うきは市出身の大熊さん。若い頃はハーレーダビッドソンというバイクに熱中し、バイク専門のエンジニアになるべく修行をされていました。が、その大好きなバイクで自損事故を起こし、本格的に社会復帰出来るまでに約4年。その時、大熊さんは30歳間近になっていました。

「再就職しようと故郷であるうきは市に戻ってきて就職活動をしたものの、なかなか就職に至らず、もうどうしようかと。それから、バイクの仕事で金属加工の技術は身につけていたから、それで身を立てようとしたものの、さっぱりでした。とにかく生活していくためにどうにかお金を稼がなければと。そこからです、我流で、マーケティングやデザインの勉強を始めました。何とかこれで生活していけるようになりたい・・・ともがいていましたね。」と語る大熊さん。

自損事故での怪我、そして就職失敗という体験が、大熊さんを「新たな道」へと後押ししました。独学での勉強と平行し、若手経営者向けの勉強会等へ参加したり方向性を模索する中、出会ったある先輩経営者に、「お前は何のために、誰のために仕事をするんだ?」と投げかけられました。

苦しい頃を振り返りながら。
苦しい頃を振り返りながら。

「それまでの自分は、とにかく生活のため、食べていくために仕事をしていました。けれど、それじゃあ駄目だと気づかせてもらいました。自分は、誰かに必要とされたいんだって。お客様の期待に答えたいんだって。」

この気づきが、大熊さんにとっての大きなターニングポイントでした。

「お客様であるクライアントにとっての課題は何?」をとらえ、「自分だったらどのように解決できる?」を考え、「解決するための能力や手段は何を身につけたら良い?」と模索し、出来ることから行動に移していったのです。

「地域に、社会に、「必要とされる人間」になりたい。」

怪我をし、再就職もうまくいかなかった時期に「誰にも必要とされていない」ともがき苦しんだ大熊さん。「地域の人たちに必要とされる人間でいたい、社会とつながり、自分の居場所を見つけたい」と強く思いました。

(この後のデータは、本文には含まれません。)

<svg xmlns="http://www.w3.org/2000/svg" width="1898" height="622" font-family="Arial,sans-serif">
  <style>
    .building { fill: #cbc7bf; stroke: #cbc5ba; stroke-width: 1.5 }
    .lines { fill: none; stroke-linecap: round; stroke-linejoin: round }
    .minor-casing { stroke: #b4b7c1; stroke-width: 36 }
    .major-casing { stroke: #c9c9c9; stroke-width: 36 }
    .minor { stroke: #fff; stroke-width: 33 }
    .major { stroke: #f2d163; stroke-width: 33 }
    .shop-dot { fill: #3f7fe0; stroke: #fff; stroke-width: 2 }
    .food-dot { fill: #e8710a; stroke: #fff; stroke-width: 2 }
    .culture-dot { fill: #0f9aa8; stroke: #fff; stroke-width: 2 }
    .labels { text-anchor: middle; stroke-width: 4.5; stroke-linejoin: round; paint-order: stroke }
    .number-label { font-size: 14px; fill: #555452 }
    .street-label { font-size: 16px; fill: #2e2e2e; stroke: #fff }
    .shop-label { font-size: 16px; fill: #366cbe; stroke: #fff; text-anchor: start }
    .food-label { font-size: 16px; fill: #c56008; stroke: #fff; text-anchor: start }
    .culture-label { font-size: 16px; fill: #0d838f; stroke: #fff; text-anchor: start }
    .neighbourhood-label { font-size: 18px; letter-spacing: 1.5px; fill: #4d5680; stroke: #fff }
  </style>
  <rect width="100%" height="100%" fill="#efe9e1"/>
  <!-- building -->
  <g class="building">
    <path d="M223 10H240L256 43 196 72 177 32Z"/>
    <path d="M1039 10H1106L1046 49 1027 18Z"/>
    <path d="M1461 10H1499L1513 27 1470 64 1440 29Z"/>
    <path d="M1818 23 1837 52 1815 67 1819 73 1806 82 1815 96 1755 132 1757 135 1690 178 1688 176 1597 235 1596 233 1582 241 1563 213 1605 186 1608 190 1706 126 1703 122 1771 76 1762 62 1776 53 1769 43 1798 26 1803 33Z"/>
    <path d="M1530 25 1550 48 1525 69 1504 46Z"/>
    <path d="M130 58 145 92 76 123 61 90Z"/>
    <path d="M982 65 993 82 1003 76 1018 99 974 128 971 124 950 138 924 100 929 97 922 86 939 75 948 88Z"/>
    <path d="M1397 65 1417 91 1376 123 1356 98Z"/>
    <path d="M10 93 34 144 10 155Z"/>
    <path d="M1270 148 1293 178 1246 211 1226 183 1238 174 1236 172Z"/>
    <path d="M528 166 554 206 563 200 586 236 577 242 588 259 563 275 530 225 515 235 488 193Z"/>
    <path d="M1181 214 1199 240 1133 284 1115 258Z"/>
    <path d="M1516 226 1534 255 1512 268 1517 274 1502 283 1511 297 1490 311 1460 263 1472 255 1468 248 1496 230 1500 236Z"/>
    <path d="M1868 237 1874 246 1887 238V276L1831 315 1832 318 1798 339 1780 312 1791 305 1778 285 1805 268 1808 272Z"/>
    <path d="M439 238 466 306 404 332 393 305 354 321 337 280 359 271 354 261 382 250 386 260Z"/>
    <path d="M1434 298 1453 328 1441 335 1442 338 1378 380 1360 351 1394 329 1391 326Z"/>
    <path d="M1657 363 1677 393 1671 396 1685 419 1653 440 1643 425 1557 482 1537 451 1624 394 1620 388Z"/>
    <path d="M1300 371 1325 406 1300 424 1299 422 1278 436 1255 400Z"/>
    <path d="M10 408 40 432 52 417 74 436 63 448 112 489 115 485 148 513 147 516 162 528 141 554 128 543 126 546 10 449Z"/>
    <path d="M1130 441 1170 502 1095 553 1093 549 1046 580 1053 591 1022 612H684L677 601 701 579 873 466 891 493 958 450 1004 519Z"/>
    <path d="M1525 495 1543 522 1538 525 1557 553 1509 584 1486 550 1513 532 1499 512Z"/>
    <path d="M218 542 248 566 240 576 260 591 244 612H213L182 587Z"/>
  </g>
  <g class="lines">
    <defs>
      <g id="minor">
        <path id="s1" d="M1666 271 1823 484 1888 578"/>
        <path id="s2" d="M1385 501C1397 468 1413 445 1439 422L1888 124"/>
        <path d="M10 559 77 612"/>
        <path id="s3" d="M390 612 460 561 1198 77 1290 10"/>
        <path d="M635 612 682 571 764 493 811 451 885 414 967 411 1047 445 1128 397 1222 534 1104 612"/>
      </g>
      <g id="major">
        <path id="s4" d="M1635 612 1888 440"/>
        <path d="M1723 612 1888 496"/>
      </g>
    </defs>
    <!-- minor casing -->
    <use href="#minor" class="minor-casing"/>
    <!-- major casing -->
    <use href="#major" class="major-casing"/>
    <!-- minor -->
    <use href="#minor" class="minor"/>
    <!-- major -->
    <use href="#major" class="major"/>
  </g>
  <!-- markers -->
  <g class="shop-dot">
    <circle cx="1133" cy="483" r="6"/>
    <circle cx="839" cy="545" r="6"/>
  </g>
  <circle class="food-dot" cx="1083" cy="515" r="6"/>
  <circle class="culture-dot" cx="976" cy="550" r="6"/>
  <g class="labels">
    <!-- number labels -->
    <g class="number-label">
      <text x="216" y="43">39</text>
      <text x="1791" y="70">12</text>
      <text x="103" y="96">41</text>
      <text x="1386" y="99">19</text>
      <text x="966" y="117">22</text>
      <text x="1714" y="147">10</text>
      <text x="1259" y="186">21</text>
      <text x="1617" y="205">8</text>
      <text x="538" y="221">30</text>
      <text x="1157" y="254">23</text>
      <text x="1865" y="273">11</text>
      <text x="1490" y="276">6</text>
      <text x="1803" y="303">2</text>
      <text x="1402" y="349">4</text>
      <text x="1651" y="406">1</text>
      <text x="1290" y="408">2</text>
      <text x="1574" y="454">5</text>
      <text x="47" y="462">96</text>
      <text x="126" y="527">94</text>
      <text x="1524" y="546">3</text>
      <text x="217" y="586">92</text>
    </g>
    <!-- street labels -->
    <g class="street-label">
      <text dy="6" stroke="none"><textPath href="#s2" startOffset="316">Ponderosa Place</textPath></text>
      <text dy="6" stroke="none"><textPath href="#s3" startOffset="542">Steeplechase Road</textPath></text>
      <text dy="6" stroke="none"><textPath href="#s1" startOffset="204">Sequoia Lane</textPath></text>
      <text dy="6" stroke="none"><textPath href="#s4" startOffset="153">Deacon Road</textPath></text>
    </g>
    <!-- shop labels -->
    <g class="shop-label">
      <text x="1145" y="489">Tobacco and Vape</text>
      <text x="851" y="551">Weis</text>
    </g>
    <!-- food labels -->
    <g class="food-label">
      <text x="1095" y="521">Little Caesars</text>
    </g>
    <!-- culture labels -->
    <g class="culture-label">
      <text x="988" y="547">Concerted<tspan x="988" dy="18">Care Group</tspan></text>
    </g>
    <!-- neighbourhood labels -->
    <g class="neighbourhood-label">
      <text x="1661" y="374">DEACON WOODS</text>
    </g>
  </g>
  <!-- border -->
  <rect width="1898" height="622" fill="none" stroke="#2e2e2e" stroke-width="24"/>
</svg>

「今、振り返えると、自分が人や社会と接点を持ちたかった、コミュニケーションを取りたかったんだと思います。デザインやWebというのは手段です。そうした手段を使って、人や地域とつながっていたかったんだなと。必要とされる人間になりたいと。」

転機を語る大熊さん。
転機を語る大熊さん。

今は、クライアントの事業をサポートし、課題解決に一緒に取り組む事に喜びを感じています。必要があれば市の融資制度*1や小規模事業者が活用できる補助金*2など、自らが活用した情報も開示し、一緒に並走しながら乗り越えます。そうした大熊さんの姿勢が口コミを呼び、新たな依頼が入る事も増えてきました。

「次のステップを目指して」

創業時は1人だった大熊さんですが、現在は内外のスタッフとともにチームで事業に取り組むようになりました。

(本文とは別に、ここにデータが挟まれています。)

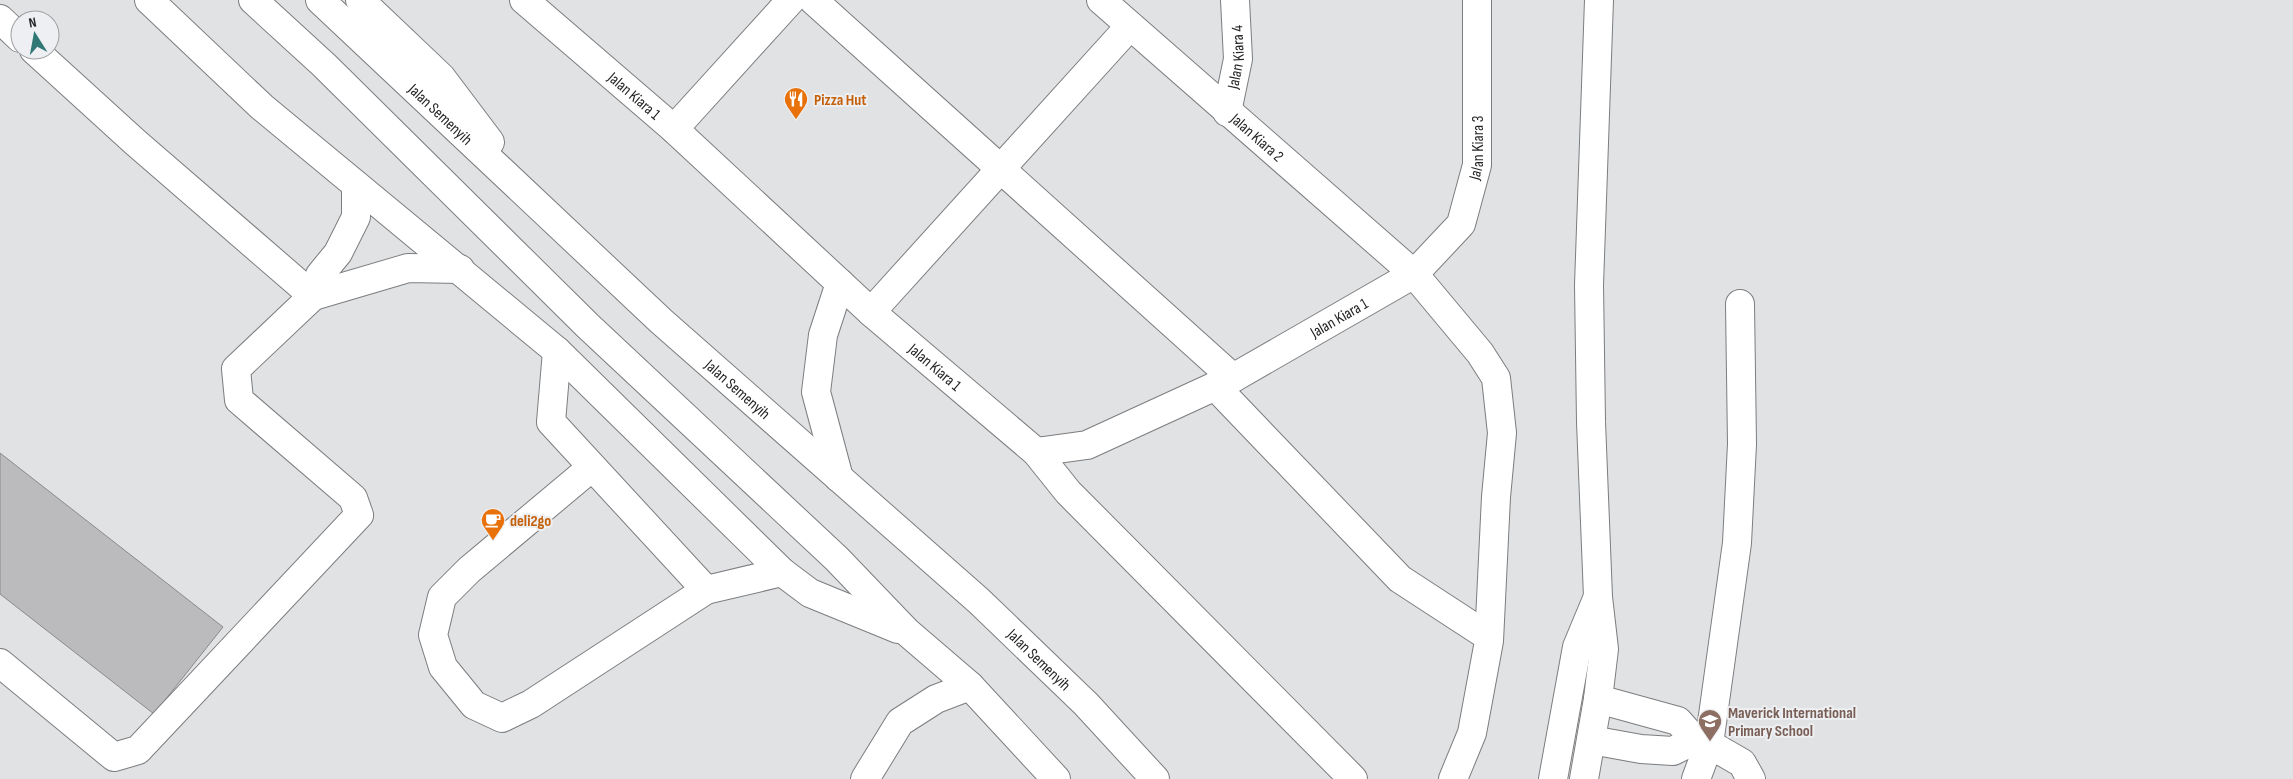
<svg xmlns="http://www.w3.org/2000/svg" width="2293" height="779" viewBox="0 0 2293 779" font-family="'Sofia Sans Condensed',sans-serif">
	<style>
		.building { fill: #bbbbbd; stroke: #8a8a8c }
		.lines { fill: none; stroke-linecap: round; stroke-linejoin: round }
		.minor-casing { stroke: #7c7d7f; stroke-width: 30 }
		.major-casing { stroke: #7c7d7f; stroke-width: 30 }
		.minor { stroke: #fff; stroke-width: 28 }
		.major { stroke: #fff; stroke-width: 28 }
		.labels { text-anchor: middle; stroke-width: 4; stroke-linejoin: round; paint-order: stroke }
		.street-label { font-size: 16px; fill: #252627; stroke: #eeeff2 }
		.food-label { font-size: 16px; font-weight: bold; fill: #c56008; stroke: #eeeff2; text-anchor: start }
		.education-label { font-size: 16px; font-weight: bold; fill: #785e54; stroke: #eeeff2; text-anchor: start }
	</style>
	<rect width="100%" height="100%" fill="#e1e2e4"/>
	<path class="building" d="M0 453 223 627 154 714 0 594Z"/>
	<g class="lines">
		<g class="minor-casing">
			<g id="minor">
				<path id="s1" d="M524 0 674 129 871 312 1036 452 1068 492 1353 779"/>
				<path d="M813 0 1233 378"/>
				<path id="s2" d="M1101 0 1414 274 1480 353 1496 378 1502 433 1496 497 1489 641 1472 733 1453 779"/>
				<path d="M0 19 20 38"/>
				<path d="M34 50 135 142 313 296"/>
				<path id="s3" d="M1227 112 1238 59 1235 0"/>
				<path d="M674 129 791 0"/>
				<path d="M313 296 408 268 460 269"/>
				<path d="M871 312 1130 26"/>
				<path d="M557 351 551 422 706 590 782 572"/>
				<path d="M1215 386 1400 579 1489 637"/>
				<path id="s4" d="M1036 452 1087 445 1233 378 1414 274 1461 224 1477 165V0"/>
				<path d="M592 467 469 570 442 597 433 635 443 667 474 705 502 718 531 704 706 590"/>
				<path d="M839 478 816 392 823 335 840 283"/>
				<path d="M0 663 114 757 138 750 359 515 353 498 239 400 236 369 313 296 320 275 338 253 356 217V185"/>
				<path d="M1598 699 1678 721 1695 740 1709 744 1742 763 1751 779"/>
				<path d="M1591 740 1641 749 1673 751 1695 740"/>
				<path d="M865 779 900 722 936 699 970 686"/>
				<path d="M1553 779 1577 647 1597 599"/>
				<path d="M1584 779 1598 699 1604 649 1598 597 1591 422 1589 285 1599 0"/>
				<path d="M1696 779 1709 744 1737 543 1742 444 1740 304"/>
			</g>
		</g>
		<g class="major-casing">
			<g id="major">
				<path d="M149 0 262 107 557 351 782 572 810 593 898 629"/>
				<path d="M253 0 324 65 588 326 837 559 907 632 970 686 1056 779"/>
				<path id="s5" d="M320 0 661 321 979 601 1086 704 1155 779"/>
				<path d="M360 0 441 77 490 142"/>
			</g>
		</g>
		<use href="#minor" class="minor"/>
		<use href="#major" class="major"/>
	</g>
	<defs>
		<g id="restaurant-pin" transform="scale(1.25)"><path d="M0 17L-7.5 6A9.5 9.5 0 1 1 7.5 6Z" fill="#e8710a" stroke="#eeeff2"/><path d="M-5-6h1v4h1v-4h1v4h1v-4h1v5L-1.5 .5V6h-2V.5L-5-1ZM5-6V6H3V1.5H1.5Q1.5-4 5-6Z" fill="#fff"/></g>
		<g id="cafe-pin" transform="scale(1.25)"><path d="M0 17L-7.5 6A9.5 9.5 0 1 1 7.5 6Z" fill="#e8710a" stroke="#eeeff2"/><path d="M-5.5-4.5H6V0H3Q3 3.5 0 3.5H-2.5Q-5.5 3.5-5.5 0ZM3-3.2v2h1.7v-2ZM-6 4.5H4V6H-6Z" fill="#fff"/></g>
		<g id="school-pin" transform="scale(1.25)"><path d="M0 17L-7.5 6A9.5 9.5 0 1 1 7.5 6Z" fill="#8d6e63" stroke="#eeeff2"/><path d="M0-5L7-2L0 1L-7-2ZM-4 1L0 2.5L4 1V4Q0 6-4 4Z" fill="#fff"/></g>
	</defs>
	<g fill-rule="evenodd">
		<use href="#restaurant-pin" x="796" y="99"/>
		<use href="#cafe-pin" x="493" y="520"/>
		<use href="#school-pin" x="1710" y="721"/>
	</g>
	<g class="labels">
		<g class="street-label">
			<text dy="6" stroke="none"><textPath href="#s3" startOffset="56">Jalan Kiara 4</textPath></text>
			<text dy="6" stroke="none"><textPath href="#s1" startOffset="146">Jalan Kiara 1</textPath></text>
			<text dy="6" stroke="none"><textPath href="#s5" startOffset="166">Jalan Semenyih</textPath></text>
			<text dy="6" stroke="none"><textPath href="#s2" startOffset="208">Jalan Kiara 2</textPath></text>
			<text dy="6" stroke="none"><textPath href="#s4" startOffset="568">Jalan Kiara 3</textPath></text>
			<text dy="6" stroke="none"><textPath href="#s4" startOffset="334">Jalan Kiara 1</textPath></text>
			<text dy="6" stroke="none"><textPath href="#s1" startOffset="551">Jalan Kiara 1</textPath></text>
			<text dy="6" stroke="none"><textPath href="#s5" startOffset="571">Jalan Semenyih</textPath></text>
			<text dy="6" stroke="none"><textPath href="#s5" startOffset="976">Jalan Semenyih</textPath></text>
		</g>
		<g class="food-label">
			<text x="814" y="105">Pizza Hut</text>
			<text x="510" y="526">deli2go</text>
		</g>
		<g class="education-label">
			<text x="1728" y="718">Maverick International<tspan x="1728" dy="18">Primary School</tspan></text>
		</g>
	</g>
	<g transform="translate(35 35) rotate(349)"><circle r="24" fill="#eeeff2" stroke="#9e9fa1"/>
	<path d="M0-4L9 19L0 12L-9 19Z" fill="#2f7876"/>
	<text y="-8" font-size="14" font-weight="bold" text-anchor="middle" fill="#252627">N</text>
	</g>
</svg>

「チームになった事で、1人でやっていた頃とは違う課題・問題に直面してはいます。ですが、クライアントの課題を解決するために自分1人で出来る事は限られていますし、やはりチームの1人1人がキーマンです。皆で課題・問題を乗り越えて、お互いが切磋琢磨していく事が、クライアントに満足していただく事につながると思います。もちろん、僕自身の成長にも。」

現在、大熊さんの事務所では、中小企業のブランディングやホームページの制作、広告デザインなど様々な業務に取り組んでいます。そして地域の仕事も少しずつ増えてきています。

「今はまだ福岡都市圏の仕事が多いですが、地元はこの町なので、うきは近辺でもっと声を掛けてもらえるようにしていきたいですね。オンリーワンの存在を作っていきたいです。とにかくトライして、ストイックにもっと挑戦していきたいと思います。」

笑顔が最高な大熊さん。その眼差しは、熱く、前を見つめています。
笑顔が最高な大熊さん。その眼差しは、熱く、前を見つめています。